◆ **Directions**:
Below are the records; give again exactly the line with "Nya lagar 2024: Tömda förpackningar", the line with "Dermatologia clínica e preventiva", and each line that lies between them, and nothing besides.

[[ Source data open ]]

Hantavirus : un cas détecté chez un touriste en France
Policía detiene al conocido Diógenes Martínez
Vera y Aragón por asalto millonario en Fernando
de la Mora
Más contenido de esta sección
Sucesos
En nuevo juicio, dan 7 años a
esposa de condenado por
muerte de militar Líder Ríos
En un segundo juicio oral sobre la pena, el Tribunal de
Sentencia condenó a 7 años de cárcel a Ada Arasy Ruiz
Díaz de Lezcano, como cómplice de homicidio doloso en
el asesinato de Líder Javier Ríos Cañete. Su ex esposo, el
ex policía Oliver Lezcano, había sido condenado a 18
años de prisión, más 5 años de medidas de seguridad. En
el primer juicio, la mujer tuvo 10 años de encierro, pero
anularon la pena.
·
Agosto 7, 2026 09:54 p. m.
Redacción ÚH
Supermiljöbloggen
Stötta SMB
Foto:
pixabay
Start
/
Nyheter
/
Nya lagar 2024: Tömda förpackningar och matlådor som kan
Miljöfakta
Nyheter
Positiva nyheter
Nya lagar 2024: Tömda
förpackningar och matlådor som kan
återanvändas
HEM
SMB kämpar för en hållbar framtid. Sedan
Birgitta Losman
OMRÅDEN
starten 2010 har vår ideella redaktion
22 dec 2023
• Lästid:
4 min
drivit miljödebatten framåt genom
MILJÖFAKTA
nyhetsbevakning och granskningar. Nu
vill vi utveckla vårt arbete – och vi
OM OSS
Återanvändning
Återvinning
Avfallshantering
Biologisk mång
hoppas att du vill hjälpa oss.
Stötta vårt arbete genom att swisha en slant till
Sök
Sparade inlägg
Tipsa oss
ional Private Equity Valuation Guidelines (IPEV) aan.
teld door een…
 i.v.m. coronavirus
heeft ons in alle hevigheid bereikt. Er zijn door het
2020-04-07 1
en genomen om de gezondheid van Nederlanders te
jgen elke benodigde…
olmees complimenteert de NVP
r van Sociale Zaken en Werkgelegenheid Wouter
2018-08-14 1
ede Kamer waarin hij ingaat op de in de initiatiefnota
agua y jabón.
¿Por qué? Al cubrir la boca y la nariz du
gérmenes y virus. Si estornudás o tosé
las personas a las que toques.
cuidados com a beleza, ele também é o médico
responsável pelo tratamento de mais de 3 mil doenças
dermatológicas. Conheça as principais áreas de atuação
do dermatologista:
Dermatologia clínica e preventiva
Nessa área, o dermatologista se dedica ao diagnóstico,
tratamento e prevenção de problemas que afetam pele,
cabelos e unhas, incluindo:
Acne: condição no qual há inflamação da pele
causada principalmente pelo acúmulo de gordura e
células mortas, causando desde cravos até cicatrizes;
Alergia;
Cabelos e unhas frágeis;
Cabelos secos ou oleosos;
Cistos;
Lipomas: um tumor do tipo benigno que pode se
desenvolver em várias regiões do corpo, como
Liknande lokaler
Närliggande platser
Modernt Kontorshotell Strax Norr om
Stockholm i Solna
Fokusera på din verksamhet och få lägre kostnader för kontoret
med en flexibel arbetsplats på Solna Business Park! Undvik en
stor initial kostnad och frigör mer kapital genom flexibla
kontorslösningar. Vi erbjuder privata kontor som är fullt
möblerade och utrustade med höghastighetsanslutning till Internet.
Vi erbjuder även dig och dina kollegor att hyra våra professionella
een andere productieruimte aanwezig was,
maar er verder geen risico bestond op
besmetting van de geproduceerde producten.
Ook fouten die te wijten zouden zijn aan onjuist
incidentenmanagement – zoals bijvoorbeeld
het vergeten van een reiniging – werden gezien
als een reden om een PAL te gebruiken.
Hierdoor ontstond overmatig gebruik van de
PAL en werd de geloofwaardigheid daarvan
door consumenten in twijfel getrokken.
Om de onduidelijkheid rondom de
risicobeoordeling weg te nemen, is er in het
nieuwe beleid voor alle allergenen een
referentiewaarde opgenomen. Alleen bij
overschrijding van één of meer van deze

[[ Source data closed ]]

◆ **Response for this exercise**:
Nya lagar 2024: Tömda förpackningar och matlådor som kan
Miljöfakta
Nyheter
Positiva nyheter
Nya lagar 2024: Tömda
förpackningar och matlådor som kan
återanvändas
HEM
SMB kämpar för en hållbar framtid. Sedan
Birgitta Losman
OMRÅDEN
starten 2010 har vår ideella redaktion
22 dec 2023
• Lästid:
4 min
drivit miljödebatten framåt genom
MILJÖFAKTA
nyhetsbevakning och granskningar. Nu
vill vi utveckla vårt arbete – och vi
OM OSS
Återanvändning
Återvinning
Avfallshantering
Biologisk mång
hoppas att du vill hjälpa oss.
Stötta vårt arbete genom att swisha en slant till
Sök
Sparade inlägg
Tipsa oss
ional Private Equity Valuation Guidelines (IPEV) aan.
teld door een…
 i.v.m. coronavirus
heeft ons in alle hevigheid bereikt. Er zijn door het
2020-04-07 1
en genomen om de gezondheid van Nederlanders te
jgen elke benodigde…
olmees complimenteert de NVP
r van Sociale Zaken en Werkgelegenheid Wouter
2018-08-14 1
ede Kamer waarin hij ingaat op de in de initiatiefnota
agua y jabón.
¿Por qué? Al cubrir la boca y la nariz du
gérmenes y virus. Si estornudás o tosé
las personas a las que toques.
cuidados com a beleza, ele também é o médico
responsável pelo tratamento de mais de 3 mil doenças
dermatológicas. Conheça as principais áreas de atuação
do dermatologista:
Dermatologia clínica e preventiva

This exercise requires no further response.